The United States is witnessing perhaps the worst pilot shortage in recent years, pushing airlines to postpone flights just as passengers return after battling with the Covid-19 pandemic for more than two years. As a result of this problem, the aviation industry is searching for fixes. Pilot recruitment came to a standstill as training and licensing were halted owing to the Covid pandemic. As travel demand plunged during the depths of the recession, airlines gave early retirement bonuses to thousands of pilots and other workers in order to decrease labor expenses.

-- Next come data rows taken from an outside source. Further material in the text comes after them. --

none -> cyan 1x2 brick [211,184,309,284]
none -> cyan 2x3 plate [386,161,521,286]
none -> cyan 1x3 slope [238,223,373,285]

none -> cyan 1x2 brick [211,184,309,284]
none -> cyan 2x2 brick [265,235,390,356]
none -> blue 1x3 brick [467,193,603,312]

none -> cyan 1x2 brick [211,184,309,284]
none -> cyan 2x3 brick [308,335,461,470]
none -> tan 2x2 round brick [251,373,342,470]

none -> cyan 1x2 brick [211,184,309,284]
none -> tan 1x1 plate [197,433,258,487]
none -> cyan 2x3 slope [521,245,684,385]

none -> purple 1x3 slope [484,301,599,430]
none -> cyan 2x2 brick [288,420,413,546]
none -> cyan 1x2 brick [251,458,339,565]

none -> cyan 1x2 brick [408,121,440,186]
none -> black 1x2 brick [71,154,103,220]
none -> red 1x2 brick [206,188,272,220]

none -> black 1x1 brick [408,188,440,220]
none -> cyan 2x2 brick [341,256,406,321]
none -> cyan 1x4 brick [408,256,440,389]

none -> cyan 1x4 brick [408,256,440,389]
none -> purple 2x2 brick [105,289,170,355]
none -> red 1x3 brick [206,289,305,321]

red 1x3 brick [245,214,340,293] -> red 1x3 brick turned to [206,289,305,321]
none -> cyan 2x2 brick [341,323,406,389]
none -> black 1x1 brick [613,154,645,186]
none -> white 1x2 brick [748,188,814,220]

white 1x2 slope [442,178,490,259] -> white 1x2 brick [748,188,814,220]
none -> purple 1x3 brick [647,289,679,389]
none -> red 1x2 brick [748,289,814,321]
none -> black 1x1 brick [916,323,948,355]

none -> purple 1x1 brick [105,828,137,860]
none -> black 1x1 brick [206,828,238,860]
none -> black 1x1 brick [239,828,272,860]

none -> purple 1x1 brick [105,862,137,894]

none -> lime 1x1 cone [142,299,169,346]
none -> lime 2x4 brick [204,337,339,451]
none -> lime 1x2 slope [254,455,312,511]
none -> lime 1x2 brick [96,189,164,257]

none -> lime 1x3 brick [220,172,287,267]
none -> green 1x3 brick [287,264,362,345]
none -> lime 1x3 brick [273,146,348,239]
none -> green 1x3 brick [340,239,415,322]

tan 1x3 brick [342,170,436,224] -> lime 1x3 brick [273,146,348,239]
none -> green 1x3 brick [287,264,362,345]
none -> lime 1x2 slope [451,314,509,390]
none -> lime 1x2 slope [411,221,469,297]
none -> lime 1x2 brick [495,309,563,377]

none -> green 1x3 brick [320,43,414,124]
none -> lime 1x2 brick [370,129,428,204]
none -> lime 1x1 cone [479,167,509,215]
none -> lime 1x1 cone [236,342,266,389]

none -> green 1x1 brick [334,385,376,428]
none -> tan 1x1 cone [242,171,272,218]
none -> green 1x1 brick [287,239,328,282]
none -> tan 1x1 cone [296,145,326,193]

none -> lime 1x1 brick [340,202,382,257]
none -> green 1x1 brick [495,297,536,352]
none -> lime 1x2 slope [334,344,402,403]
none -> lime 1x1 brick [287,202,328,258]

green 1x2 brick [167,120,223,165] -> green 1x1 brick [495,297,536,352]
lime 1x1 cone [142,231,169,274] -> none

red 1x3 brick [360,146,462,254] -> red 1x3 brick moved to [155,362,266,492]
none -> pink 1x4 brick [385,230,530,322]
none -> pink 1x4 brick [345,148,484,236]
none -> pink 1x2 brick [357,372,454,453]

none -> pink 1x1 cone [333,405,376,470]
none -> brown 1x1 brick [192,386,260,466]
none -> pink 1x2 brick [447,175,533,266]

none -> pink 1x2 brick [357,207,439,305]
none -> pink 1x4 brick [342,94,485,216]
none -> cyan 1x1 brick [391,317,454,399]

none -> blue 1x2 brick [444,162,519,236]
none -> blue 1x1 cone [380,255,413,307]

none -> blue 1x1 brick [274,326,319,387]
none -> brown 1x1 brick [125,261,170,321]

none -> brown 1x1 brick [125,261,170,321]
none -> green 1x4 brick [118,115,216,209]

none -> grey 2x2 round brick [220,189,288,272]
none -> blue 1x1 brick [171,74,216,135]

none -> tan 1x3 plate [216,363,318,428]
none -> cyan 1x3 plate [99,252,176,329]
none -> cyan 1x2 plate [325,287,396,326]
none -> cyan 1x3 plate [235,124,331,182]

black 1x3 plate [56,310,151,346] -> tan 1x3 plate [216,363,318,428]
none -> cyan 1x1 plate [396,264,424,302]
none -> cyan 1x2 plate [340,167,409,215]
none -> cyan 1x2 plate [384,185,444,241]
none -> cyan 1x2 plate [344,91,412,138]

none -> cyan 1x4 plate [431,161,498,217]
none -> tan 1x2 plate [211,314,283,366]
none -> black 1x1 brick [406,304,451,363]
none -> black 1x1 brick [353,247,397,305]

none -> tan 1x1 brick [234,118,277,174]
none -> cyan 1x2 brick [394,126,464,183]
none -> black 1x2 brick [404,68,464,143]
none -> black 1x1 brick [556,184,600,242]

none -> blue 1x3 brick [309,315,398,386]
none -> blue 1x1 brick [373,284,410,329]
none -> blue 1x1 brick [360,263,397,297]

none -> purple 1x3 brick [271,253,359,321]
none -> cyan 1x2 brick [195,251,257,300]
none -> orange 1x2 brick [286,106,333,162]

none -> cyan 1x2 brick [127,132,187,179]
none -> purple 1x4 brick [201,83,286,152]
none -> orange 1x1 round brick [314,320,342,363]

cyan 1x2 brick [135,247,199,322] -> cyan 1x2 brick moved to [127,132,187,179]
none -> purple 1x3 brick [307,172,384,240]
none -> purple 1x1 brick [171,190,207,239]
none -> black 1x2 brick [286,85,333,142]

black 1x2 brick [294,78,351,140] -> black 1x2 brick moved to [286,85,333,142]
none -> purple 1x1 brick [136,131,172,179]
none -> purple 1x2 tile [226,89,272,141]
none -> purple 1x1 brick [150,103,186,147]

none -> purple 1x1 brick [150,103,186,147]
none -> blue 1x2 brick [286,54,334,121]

To alleviate the challenge, a congressperson has proposed raising the legally required retirement age for airline pilots from 65 to 67 or higher in order to increase aviators’ time in the sky. A small airline has proposed reducing the amount of flight hours necessary before joining a US carrier, and airlines are examining training programs to decrease the barrier to entrance. Delta Air Lines, Inc. (NYSE: DAL) followed other major airlines in dropping a four-year degree from its pilot recruiting criteria earlier this year. Several US airlines, notably Frontier (NASDAQ: ULCC), are looking for Australian pilots.
“The pilot shortage for the industry is real, and most airlines are simply not going to be able to realize their capacity plans because there simply aren’t enough pilots, at least not for the next five-plus years,” United Airlines CEO Scott Kirby stated on quarterly earnings call in April.
According to Kit Darby, a pilot pays analyst and retired United captain, major US airlines are aiming to hire almost 12,000 pilots this year alone, more than double the previous annual recruiting record. Pilot and other labor shortages have pushed airlines to reconsider their expansion plans. Among the carriers that have lately reduced capacity are JetBlue Airways Corporation (NASDAQ: JBLU) and Alaska Airlines (NYSE: ALK).